### Task prompt
Leave the images out and write out each entry exactly as shown.

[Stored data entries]
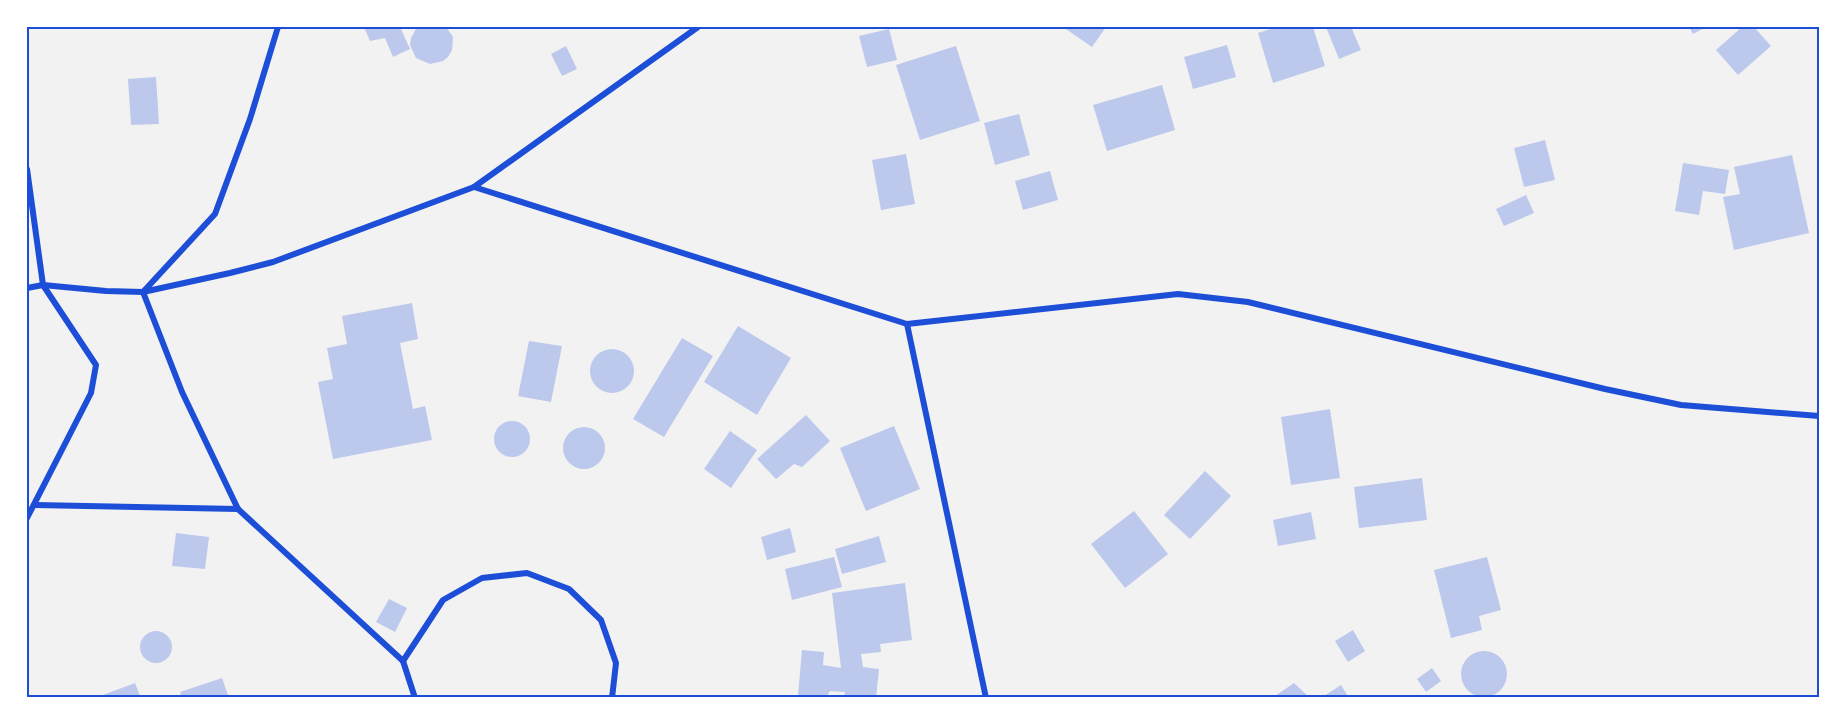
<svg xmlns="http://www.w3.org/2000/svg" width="1846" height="725" font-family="Figtree,sans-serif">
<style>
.building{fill:#bdc9ec}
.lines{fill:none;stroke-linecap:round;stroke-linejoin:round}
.minor{stroke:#1d4ed8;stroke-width:6}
.neatline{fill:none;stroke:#1d4ed8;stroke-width:2}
</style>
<rect width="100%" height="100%" fill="#f2f2f2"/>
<!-- building -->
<g class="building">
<path d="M 364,27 L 400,27 L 410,49 L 393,57 L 385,38 L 370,41 Z"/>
<path d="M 417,27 L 446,27 L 453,37 L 452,50 L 448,57 L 443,61 L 430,64 L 416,58 L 410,45 L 411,38 Z"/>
<path d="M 1063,27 L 1106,27 L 1092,47 Z"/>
<path d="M 1277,27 L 1313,27 L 1325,66 L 1273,83 L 1258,33 Z"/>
<path d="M 1326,27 L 1351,27 L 1361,50 L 1339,59 Z"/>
<path d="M 1689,27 L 1706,27 L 1693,34 Z"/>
<path d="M 1742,27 L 1754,27 L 1771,46 L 1738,75 L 1716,50 Z"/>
<path d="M 889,29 L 897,60 L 867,67 L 859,36 Z"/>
<path d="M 1227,45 L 1236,77 L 1193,89 L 1184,57 Z"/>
<path d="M 566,46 L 577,69 L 562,76 L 551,54 Z"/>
<path d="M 956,46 L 980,121 L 920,140 L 896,65 Z"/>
<path d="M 156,77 L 159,124 L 131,125 L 128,79 Z"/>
<path d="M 1162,85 L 1175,130 L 1107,151 L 1093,105 Z"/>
<path d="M 1019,114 L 1030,155 L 995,165 L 984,123 Z"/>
<path d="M 1545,140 L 1555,180 L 1524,187 L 1514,148 Z"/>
<path d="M 906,154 L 915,204 L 881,210 L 872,160 Z"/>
<path d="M 1792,155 L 1809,233 L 1734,250 L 1723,197 L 1740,194 L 1734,167 Z"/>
<path d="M 1683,163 L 1729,170 L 1725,194 L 1703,191 L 1699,215 L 1675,211 Z"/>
<path d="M 1050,171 L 1058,200 L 1023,210 L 1015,181 Z"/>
<path d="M 1526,195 L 1534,213 L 1504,226 L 1496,209 Z"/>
<path d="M 412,303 L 418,339 L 400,343 L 413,409 L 425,406 L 432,440 L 333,459 L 318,382 L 333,379 L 327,348 L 347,344 L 342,316 Z"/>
<path d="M 738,326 L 791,358 L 757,415 L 704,382 Z"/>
<path d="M 682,338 L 713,356 L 664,437 L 633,419 Z"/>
<path d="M 529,341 L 562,346 L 551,402 L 518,396 Z"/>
<circle cx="612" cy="371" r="22"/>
<path d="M 1330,409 L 1340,478 L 1291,485 L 1281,417 Z"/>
<path d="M 806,415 L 830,441 L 802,467 L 794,464 L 776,479 L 757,459 Z"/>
<circle cx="512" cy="439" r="18"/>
<path d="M 894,426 L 920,489 L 866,511 L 840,448 Z"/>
<circle cx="584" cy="448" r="21"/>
<path d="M 730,431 L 757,450 L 731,488 L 704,469 Z"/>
<path d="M 1205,471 L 1231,496 L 1190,539 L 1164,515 Z"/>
<path d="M 1422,478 L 1427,520 L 1359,528 L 1354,487 Z"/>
<path d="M 1134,511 L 1168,554 L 1125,588 L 1091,544 Z"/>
<path d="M 1311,512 L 1316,539 L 1278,546 L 1273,520 Z"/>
<path d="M 790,528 L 796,552 L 767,560 L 761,537 Z"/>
<path d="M 176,533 L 209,537 L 205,569 L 172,566 Z"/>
<path d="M 879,536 L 886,562 L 842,574 L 835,549 Z"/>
<path d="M 834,557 L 842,587 L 792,600 L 785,569 Z"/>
<path d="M 1487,557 L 1501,610 L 1479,616 L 1482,630 L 1451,638 L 1434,570 Z"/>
<path d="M 905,583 L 912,640 L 880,644 L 881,652 L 861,654 L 863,667 L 879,669 L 876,698 L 844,698 L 845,692 L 830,691 L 826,698 L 798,695 L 802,650 L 824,652 L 823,665 L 841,668 L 832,593 Z"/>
<path d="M 389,599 L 407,608 L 395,632 L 376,622 Z"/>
<path d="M 1353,630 L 1365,651 L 1348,662 L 1335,641 Z"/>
<circle cx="156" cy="647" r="16"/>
<circle cx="1484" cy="674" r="23"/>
<path d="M 1432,668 L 1441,681 L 1426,692 L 1417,679 Z"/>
<path d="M 222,678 L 229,698 L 182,698 L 180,692 Z"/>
<path d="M 135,683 L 141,698 L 95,698 Z"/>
<path d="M 1294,683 L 1310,698 L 1272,698 Z"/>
<path d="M 1341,685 L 1349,698 L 1321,698 Z"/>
</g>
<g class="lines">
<!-- minor -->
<g class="minor">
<path d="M 278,27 L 250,119 L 215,214 L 143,292 L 182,392 L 238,509 L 403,661 L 415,698"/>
<path d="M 27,169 L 43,285 L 96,365 L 91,393 L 27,518"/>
<path d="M 474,187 L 907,324 L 1178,294 L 1248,302 L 1605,389 L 1681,405 L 1819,416"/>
<path d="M 27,288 L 43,285 L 106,291 L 143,292 L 230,273 L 273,262 L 474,187 L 698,27"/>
<path d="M 907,324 L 986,698"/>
<path d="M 35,505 L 238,509"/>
<path d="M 403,661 L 443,600 L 482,578 L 527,573 L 569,589 L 601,620 L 616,663 L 612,698"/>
</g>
</g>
<!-- border -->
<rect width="1846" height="725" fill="none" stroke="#ffffff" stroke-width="57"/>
<rect x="28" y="28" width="1790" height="668" class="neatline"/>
</svg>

### Answer to this problem
<svg xmlns="http://www.w3.org/2000/svg" width="1846" height="725" font-family="Figtree,sans-serif">
<style>
.building{fill:#bdc9ec}
.lines{fill:none;stroke-linecap:round;stroke-linejoin:round}
.minor{stroke:#1d4ed8;stroke-width:6}
.neatline{fill:none;stroke:#1d4ed8;stroke-width:2}
</style>
<rect width="100%" height="100%" fill="#f2f2f2"/>
<!-- building -->
<g class="building">
<path d="M 364,27 L 400,27 L 410,49 L 393,57 L 385,38 L 370,41 Z"/>
<path d="M 417,27 L 446,27 L 453,37 L 452,50 L 448,57 L 443,61 L 430,64 L 416,58 L 410,45 L 411,38 Z"/>
<path d="M 1063,27 L 1106,27 L 1092,47 Z"/>
<path d="M 1277,27 L 1313,27 L 1325,66 L 1273,83 L 1258,33 Z"/>
<path d="M 1326,27 L 1351,27 L 1361,50 L 1339,59 Z"/>
<path d="M 1689,27 L 1706,27 L 1693,34 Z"/>
<path d="M 1742,27 L 1754,27 L 1771,46 L 1738,75 L 1716,50 Z"/>
<path d="M 889,29 L 897,60 L 867,67 L 859,36 Z"/>
<path d="M 1227,45 L 1236,77 L 1193,89 L 1184,57 Z"/>
<path d="M 566,46 L 577,69 L 562,76 L 551,54 Z"/>
<path d="M 956,46 L 980,121 L 920,140 L 896,65 Z"/>
<path d="M 156,77 L 159,124 L 131,125 L 128,79 Z"/>
<path d="M 1162,85 L 1175,130 L 1107,151 L 1093,105 Z"/>
<path d="M 1019,114 L 1030,155 L 995,165 L 984,123 Z"/>
<path d="M 1545,140 L 1555,180 L 1524,187 L 1514,148 Z"/>
<path d="M 906,154 L 915,204 L 881,210 L 872,160 Z"/>
<path d="M 1792,155 L 1809,233 L 1734,250 L 1723,197 L 1740,194 L 1734,167 Z"/>
<path d="M 1683,163 L 1729,170 L 1725,194 L 1703,191 L 1699,215 L 1675,211 Z"/>
<path d="M 1050,171 L 1058,200 L 1023,210 L 1015,181 Z"/>
<path d="M 1526,195 L 1534,213 L 1504,226 L 1496,209 Z"/>
<path d="M 412,303 L 418,339 L 400,343 L 413,409 L 425,406 L 432,440 L 333,459 L 318,382 L 333,379 L 327,348 L 347,344 L 342,316 Z"/>
<path d="M 738,326 L 791,358 L 757,415 L 704,382 Z"/>
<path d="M 682,338 L 713,356 L 664,437 L 633,419 Z"/>
<path d="M 529,341 L 562,346 L 551,402 L 518,396 Z"/>
<circle cx="612" cy="371" r="22"/>
<path d="M 1330,409 L 1340,478 L 1291,485 L 1281,417 Z"/>
<path d="M 806,415 L 830,441 L 802,467 L 794,464 L 776,479 L 757,459 Z"/>
<circle cx="512" cy="439" r="18"/>
<path d="M 894,426 L 920,489 L 866,511 L 840,448 Z"/>
<circle cx="584" cy="448" r="21"/>
<path d="M 730,431 L 757,450 L 731,488 L 704,469 Z"/>
<path d="M 1205,471 L 1231,496 L 1190,539 L 1164,515 Z"/>
<path d="M 1422,478 L 1427,520 L 1359,528 L 1354,487 Z"/>
<path d="M 1134,511 L 1168,554 L 1125,588 L 1091,544 Z"/>
<path d="M 1311,512 L 1316,539 L 1278,546 L 1273,520 Z"/>
<path d="M 790,528 L 796,552 L 767,560 L 761,537 Z"/>
<path d="M 176,533 L 209,537 L 205,569 L 172,566 Z"/>
<path d="M 879,536 L 886,562 L 842,574 L 835,549 Z"/>
<path d="M 834,557 L 842,587 L 792,600 L 785,569 Z"/>
<path d="M 1487,557 L 1501,610 L 1479,616 L 1482,630 L 1451,638 L 1434,570 Z"/>
<path d="M 905,583 L 912,640 L 880,644 L 881,652 L 861,654 L 863,667 L 879,669 L 876,698 L 844,698 L 845,692 L 830,691 L 826,698 L 798,695 L 802,650 L 824,652 L 823,665 L 841,668 L 832,593 Z"/>
<path d="M 389,599 L 407,608 L 395,632 L 376,622 Z"/>
<path d="M 1353,630 L 1365,651 L 1348,662 L 1335,641 Z"/>
<circle cx="156" cy="647" r="16"/>
<circle cx="1484" cy="674" r="23"/>
<path d="M 1432,668 L 1441,681 L 1426,692 L 1417,679 Z"/>
<path d="M 222,678 L 229,698 L 182,698 L 180,692 Z"/>
<path d="M 135,683 L 141,698 L 95,698 Z"/>
<path d="M 1294,683 L 1310,698 L 1272,698 Z"/>
<path d="M 1341,685 L 1349,698 L 1321,698 Z"/>
</g>
<g class="lines">
<!-- minor -->
<g class="minor">
<path d="M 278,27 L 250,119 L 215,214 L 143,292 L 182,392 L 238,509 L 403,661 L 415,698"/>
<path d="M 27,169 L 43,285 L 96,365 L 91,393 L 27,518"/>
<path d="M 474,187 L 907,324 L 1178,294 L 1248,302 L 1605,389 L 1681,405 L 1819,416"/>
<path d="M 27,288 L 43,285 L 106,291 L 143,292 L 230,273 L 273,262 L 474,187 L 698,27"/>
<path d="M 907,324 L 986,698"/>
<path d="M 35,505 L 238,509"/>
<path d="M 403,661 L 443,600 L 482,578 L 527,573 L 569,589 L 601,620 L 616,663 L 612,698"/>
</g>
</g>
<!-- border -->
<rect width="1846" height="725" fill="none" stroke="#ffffff" stroke-width="57"/>
<rect x="28" y="28" width="1790" height="668" class="neatline"/>
</svg>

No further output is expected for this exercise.